Start of Block
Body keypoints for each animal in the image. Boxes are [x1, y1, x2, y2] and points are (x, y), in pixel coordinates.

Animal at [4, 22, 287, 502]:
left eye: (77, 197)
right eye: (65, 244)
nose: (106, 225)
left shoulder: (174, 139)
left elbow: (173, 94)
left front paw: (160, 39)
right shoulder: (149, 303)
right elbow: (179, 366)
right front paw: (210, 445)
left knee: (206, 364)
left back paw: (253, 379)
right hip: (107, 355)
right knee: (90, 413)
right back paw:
End of Block
YOUR ASSIGNMENT:
Start at the line with "right front paw: (210, 445)". Give that line and every line after it again, word for word, through the last line above.

EXERCISE RESPONSE:
right front paw: (210, 445)
left knee: (206, 364)
left back paw: (253, 379)
right hip: (107, 355)
right knee: (90, 413)
right back paw:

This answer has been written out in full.